Task description
Below is a listing; print exactly its lines from the one containing "les besoins de" down to the one containing "urodzenia oszczędzaliśmy go", both inclusive, with every picture left out.

Given entries
* * * * * * *

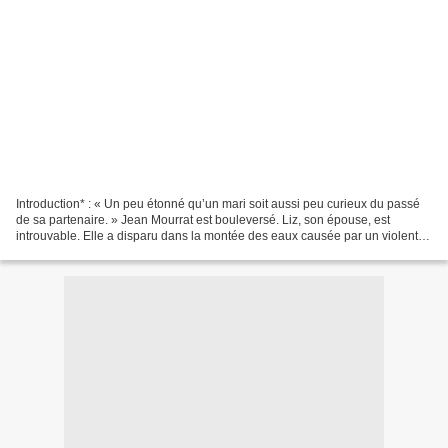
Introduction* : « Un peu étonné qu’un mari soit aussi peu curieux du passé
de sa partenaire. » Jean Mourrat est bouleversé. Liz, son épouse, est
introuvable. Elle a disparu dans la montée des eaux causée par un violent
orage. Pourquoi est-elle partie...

* * * * * * *

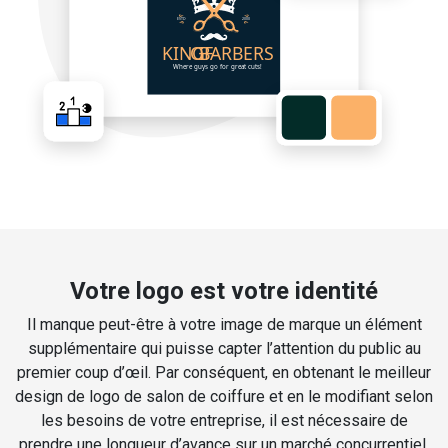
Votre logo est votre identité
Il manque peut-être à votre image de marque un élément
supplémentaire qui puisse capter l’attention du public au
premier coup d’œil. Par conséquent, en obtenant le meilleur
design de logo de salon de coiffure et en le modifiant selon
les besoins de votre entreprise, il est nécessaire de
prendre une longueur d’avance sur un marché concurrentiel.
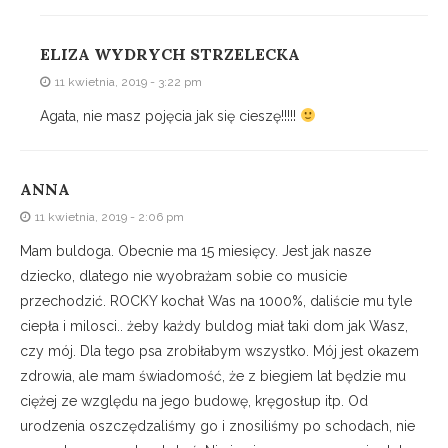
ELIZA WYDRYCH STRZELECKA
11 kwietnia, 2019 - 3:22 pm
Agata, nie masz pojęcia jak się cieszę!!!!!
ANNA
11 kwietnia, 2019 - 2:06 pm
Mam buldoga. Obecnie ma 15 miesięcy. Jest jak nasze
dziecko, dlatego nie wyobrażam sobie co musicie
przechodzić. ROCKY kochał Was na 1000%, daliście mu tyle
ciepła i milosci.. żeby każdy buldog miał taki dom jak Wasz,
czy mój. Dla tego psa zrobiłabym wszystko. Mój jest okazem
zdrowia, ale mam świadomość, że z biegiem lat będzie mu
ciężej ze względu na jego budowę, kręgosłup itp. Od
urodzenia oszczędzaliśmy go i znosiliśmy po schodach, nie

* * * * * * *

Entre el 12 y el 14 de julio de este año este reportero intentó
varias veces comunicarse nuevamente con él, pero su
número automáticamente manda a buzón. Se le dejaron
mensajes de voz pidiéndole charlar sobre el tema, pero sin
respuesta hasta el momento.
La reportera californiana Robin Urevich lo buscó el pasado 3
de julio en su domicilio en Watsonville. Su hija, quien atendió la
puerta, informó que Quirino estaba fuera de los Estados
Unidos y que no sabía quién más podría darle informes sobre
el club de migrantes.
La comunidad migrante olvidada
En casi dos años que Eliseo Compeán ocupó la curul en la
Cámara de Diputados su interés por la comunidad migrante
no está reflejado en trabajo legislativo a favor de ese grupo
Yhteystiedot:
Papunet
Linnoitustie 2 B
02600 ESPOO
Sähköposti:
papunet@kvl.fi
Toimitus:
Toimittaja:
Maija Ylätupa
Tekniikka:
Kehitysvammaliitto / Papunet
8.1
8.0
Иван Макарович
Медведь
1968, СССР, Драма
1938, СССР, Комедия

* * * * * * *

Response area
les besoins de votre entreprise, il est nécessaire de
prendre une longueur d’avance sur un marché concurrentiel.
ELIZA WYDRYCH STRZELECKA
11 kwietnia, 2019 - 3:22 pm
Agata, nie masz pojęcia jak się cieszę!!!!!
ANNA
11 kwietnia, 2019 - 2:06 pm
Mam buldoga. Obecnie ma 15 miesięcy. Jest jak nasze
dziecko, dlatego nie wyobrażam sobie co musicie
przechodzić. ROCKY kochał Was na 1000%, daliście mu tyle
ciepła i milosci.. żeby każdy buldog miał taki dom jak Wasz,
czy mój. Dla tego psa zrobiłabym wszystko. Mój jest okazem
zdrowia, ale mam świadomość, że z biegiem lat będzie mu
ciężej ze względu na jego budowę, kręgosłup itp. Od
urodzenia oszczędzaliśmy go i znosiliśmy po schodach, nie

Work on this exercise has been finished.